Purpose: control full-text fetching and external source mapping.

Common fields:

sources Type: list of strings Example: ["pubget"]
load_excluded Type: boolean If true, retrieval also includes studies excluded at abstract screening
full_text_sources Type: list of source mappings Used when you already have a local full-text corpus or custom layout

`retrieval.full_text_sources`

Each source can map PMIDs to local text files using one of three modes:

pmid_source: "file_name"
pmid_source: "folder_name"
pmid_source: "json"

Common fields:

root_path: root directory for that source
text_path_templates: preferred relative text-file paths for folder/json modes
allowed_extensions: valid file extensions for file_name mode
json_filename: metadata filename for json mode
json_pmid_key: key holding the PMID in the JSON metadata
processed_data_path: path to pubget-like processed coordinate/table CSVs
coordinates_path_templates: direct coordinate-file templates when not using processed CSVs

Important interaction:

Use either processed_data_path or coordinates_path_templates for a source, not both.

`screening.abstract`

Purpose: define the first screening pass over abstracts.

Common fields:

model Type: string
objective Type: string Required unless skip_stage: true
inclusion_criteria Type: list of strings Required when the stage is enabled
exclusion_criteria Type: list of strings
confidence_reporting Type: boolean Default: false
threshold Type: float between 0.0 and 1.0 Only meaningful with confidence_reporting: true
additional_instructions Type: string
skip_stage Type: boolean

`screening.fulltext`

Purpose: define the second screening pass over retrieved full text.

Current behavior:

This stage does not currently inherit required fields from screening.abstract.
If it is enabled, it must define its own objective and inclusion_criteria.
If you do not want to run full-text screening, set skip_stage: true.

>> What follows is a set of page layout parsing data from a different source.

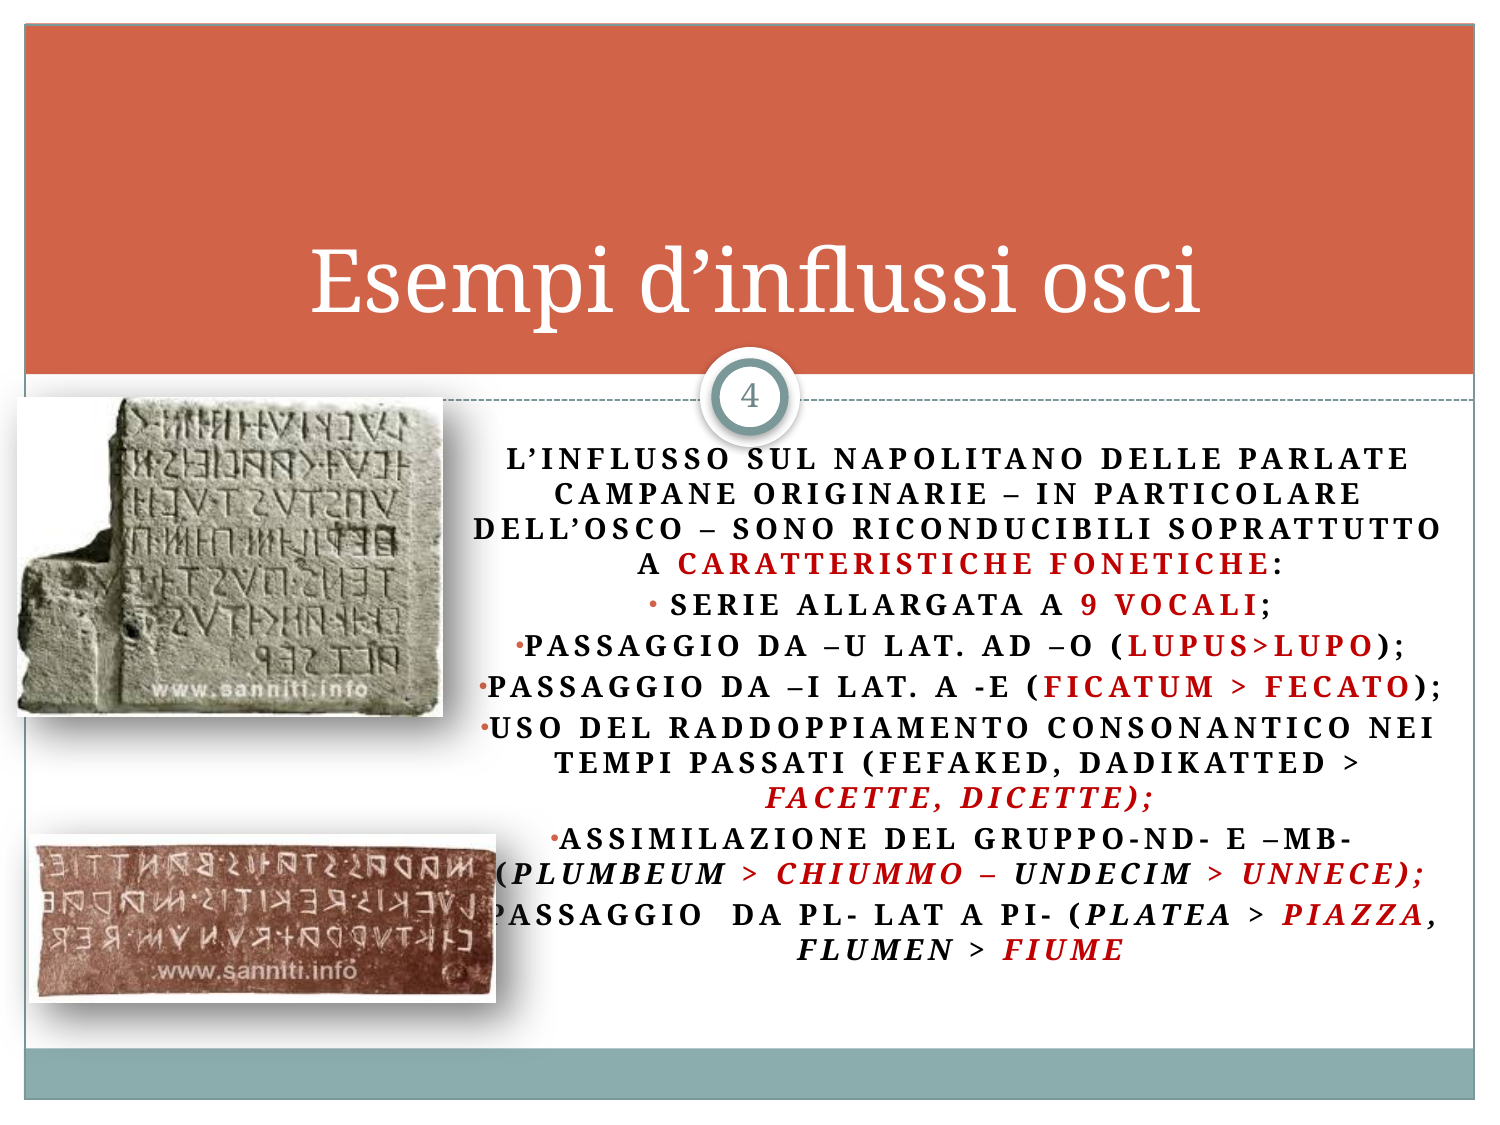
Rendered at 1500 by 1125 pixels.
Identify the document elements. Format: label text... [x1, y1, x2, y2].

slide_number 4 [712, 360, 788, 434]
picture [17, 396, 444, 717]
title Esempi d’influssi osci [118, 87, 1394, 338]
list L’influsso sul napolitano delle parlate campane originarie – in particolare dell’osco – sono riconducibili soprattutto a caratteristiche fonetiche: serie allargata a 9 vocali; Passaggio da –u lat. ad –o (lupus>lupo); Passaggio da –i lat. a -e (ficatum > fecato); Uso del raddoppiamento consonantico nei tempi passati (fefaked, dadikatted > facette, dicette); Assimilazione del gruppo-nd- e –mb- (plumbeum > chiummo – undecim > unnece); Passaggio da pl- lat a pi- (platea > piazza, FLUMEN > FIUME [454, 432, 1465, 1042]
picture [29, 833, 496, 1004]
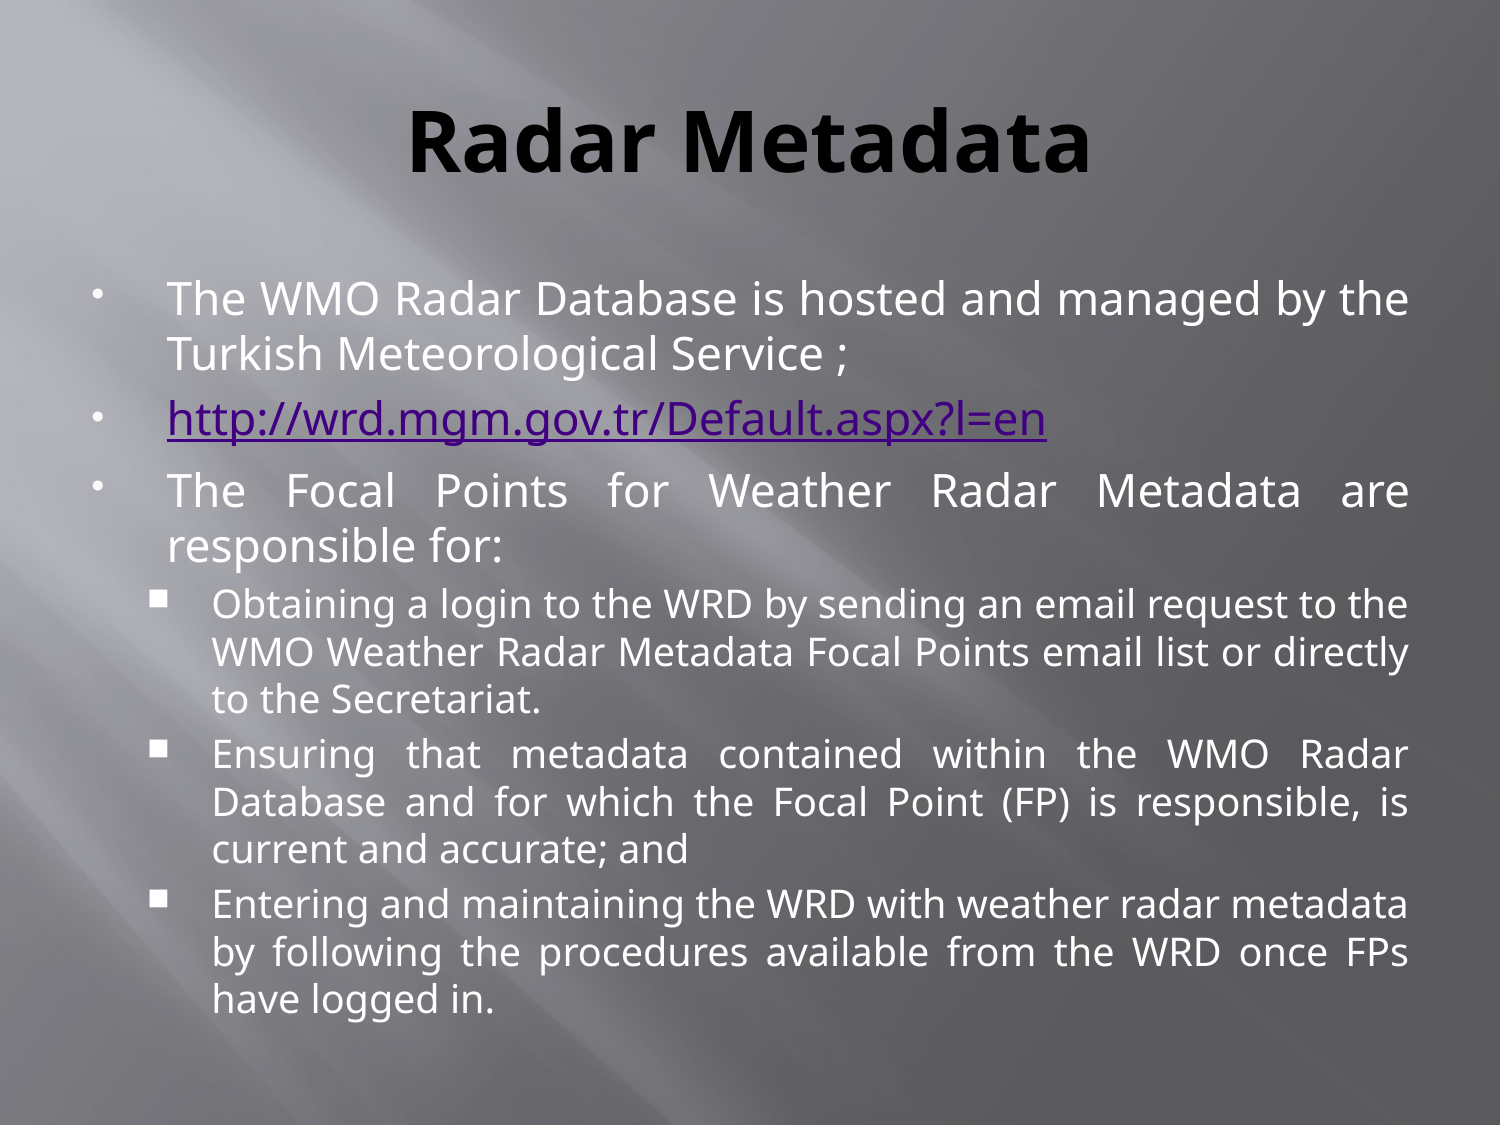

Fields are the same shape as screening.abstract.

`parsing`

Purpose: control coordinate parsing.

Fields:

parse_coordinates Type: boolean
coordinate_model Type: string

If parse_coordinates is false, later coordinate-dependent outputs will be limited.

`output`

Purpose: define output behavior.

Fields:

directory Type: string Required by config validation
formats Type: list of strings
nimads Type: boolean
export_excluded_studies Type: boolean

CLI note:

The CLI may override output.directory at runtime.
autonima run config.yaml defaults the runtime output path to a folder derived from the config filename.
The YAML field should still be present because config validation requires it.

`annotation`

Purpose: label parsed analyses after screening and parsing.

Common fields:

enabled Type: boolean
model Type: string
prompt_type Type: string Values: single_analysis, multi_analysis
create_all_included_annotations Type: boolean
metadata_fields Type: list of strings
inclusion_criteria, exclusion_criteria Type: list of strings
annotations Type: list of custom annotation definitions

Custom annotation item fields:

name
description
inclusion_criteria
exclusion_criteria

Annotated Full Example

Start from:

examples/sample_config.yml

That file is kept aligned with:

autonima create-sample-config

Use it as the authoritative starting point rather than composing a config from scratch.